Sandra. He’d recognized her, then. He knew her. Except he didn’t. Not really. Nobody did, because she’d been raised to wear so many masks that she probably didn’t even know who she was. “Sandra’s not her name.”
That took him aback. “What is her name?”
“Hell if I know. Personally I think it’s either Esmerelda or Bertha. Or possibly Agnes.”
He considered, and then shrugged. “Sandra’s true name doesn’t matter. Only her soul.”
“Bullshit.”
He cocked his head at me. “What use are names?”
“You’re the one that leaves your initials everywhere. You tell me. And what about Jesus? God? Satan? Solomon? Mary? Are you going to tell me those names aren’t meaningful? It’s not like you’re going to start calling God ‘Larry’ or ‘Lance.’ That would be blasphemous, wouldn’t it?”
I had his full attention now. “What’s yours? Why are you here?”
I smiled ever so sweetly. “How about you call me God? I’m here to send you to hell where you belong.”
I barely saw his hand move. It shot out, and he snatched my jaw in a powerful grip. He twisted me around, wrapping his other arm around my neck.
“You are Lucifer’s handmaiden. You must die. Now.”
I’m pret
ty sure he did something tinkery then. I didn’t wait for him to realize it hadn’t worked, thanks to my belly null. I slammed my head backward into his face while simultaneously jamming my elbow into his ribs. He made a huffing sound, and his grip on my neck tightened. He punched the side of my head with his free hand. Pain clapped my skull and pierced my eardrum. Everything on that side sounded watery and distant.
I reached back and raked my nails over his face, then grabbed his head and tried to gouge his eyes with my thumbs. He thrust me away, shoving me to the floor and then jumped on top of me, straddling my hips and snatching at my neck.

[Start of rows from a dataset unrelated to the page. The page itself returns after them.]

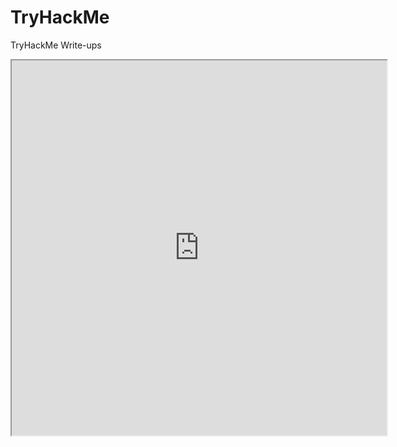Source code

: # TryHackMe
TryHackMe Write-ups
<iframe height=600 width=600 src="https://medium.com/@Cyberw1ng/committed-tryhackme-b1def8f545e2">
</iframe>

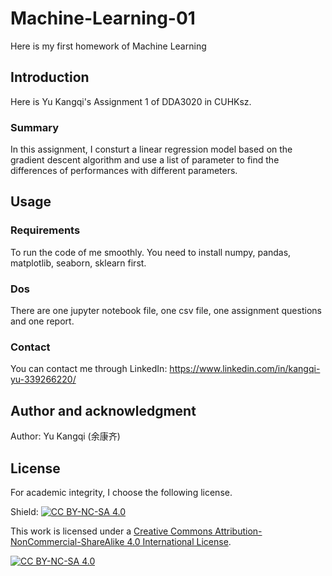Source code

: # Machine-Learning-01
Here is my first homework of Machine Learning

## Introduction
Here is Yu Kangqi's Assignment 1 of DDA3020 in CUHKsz.

### Summary
In this assignment, I consturt a linear regression model based on the gradient descent algorithm and use a list of parameter to find the differences of performances with different parameters.

## Usage

### Requirements
To run the code of me smoothly. You need to install numpy, pandas, matplotlib, seaborn, sklearn first.

### Dos
There are one jupyter notebook file, one csv file, one assignment questions and one report.

### Contact 
You can contact me through LinkedIn: https://www.linkedin.com/in/kangqi-yu-339266220/

## Author and acknowledgment
Author: Yu Kangqi (余康齐)

## License
For academic integrity, I choose the following license.

Shield: [![CC BY-NC-SA 4.0][cc-by-nc-sa-shield]][cc-by-nc-sa]

This work is licensed under a
[Creative Commons Attribution-NonCommercial-ShareAlike 4.0 International License][cc-by-nc-sa].

[![CC BY-NC-SA 4.0][cc-by-nc-sa-image]][cc-by-nc-sa]

[cc-by-nc-sa]: http://creativecommons.org/licenses/by-nc-sa/4.0/
[cc-by-nc-sa-image]: https://licensebuttons.net/l/by-nc-sa/4.0/88x31.png
[cc-by-nc-sa-shield]: https://img.shields.io/badge/License-CC%20BY--NC--SA%204.0-lightgrey.svg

I grabbed his wrists and pulled them apart as I sat up and head-butted his mouth. Blood spattered my forehead. I let go of his wrists and smashed my palms over his ears at the same time. He gave a sharp scream as blood ran out his ears. I put both hands together and gave a powerful jab into his throat. He made a whistling wheezing sound. I shoved him off me and lurched to my feet. I kicked him in the ribs three times until he curled up in the fetal position.
“Nice work.”
I looked up to see Price standing just a few feet away. His eyes were white, but the air around us was perfectly still. Too still for comfort. He was volcanic, but managing to keep himself under iron control. I wasn’t sure how long he could hold it. I felt the pressure building and thickening, making it hard to breathe. Normally I’d have asked what took him so long, but this was probably a bad time for jokes. Anyway, it couldn’t have been more than five or ten minutes since I got down here. He hadn’t taken all that long, especially given the shitstorm he was dealing with.
“Got anything to tie him up with?” I swiped at the blood dribbling down my nose from a cut in my forehead. From Matthew’s teeth, I supposed. My cheek and jaw ached from where he’d hit me. I might have had a loose tooth or two as well.
Price dug a pair of riot cuffs out of his pockets.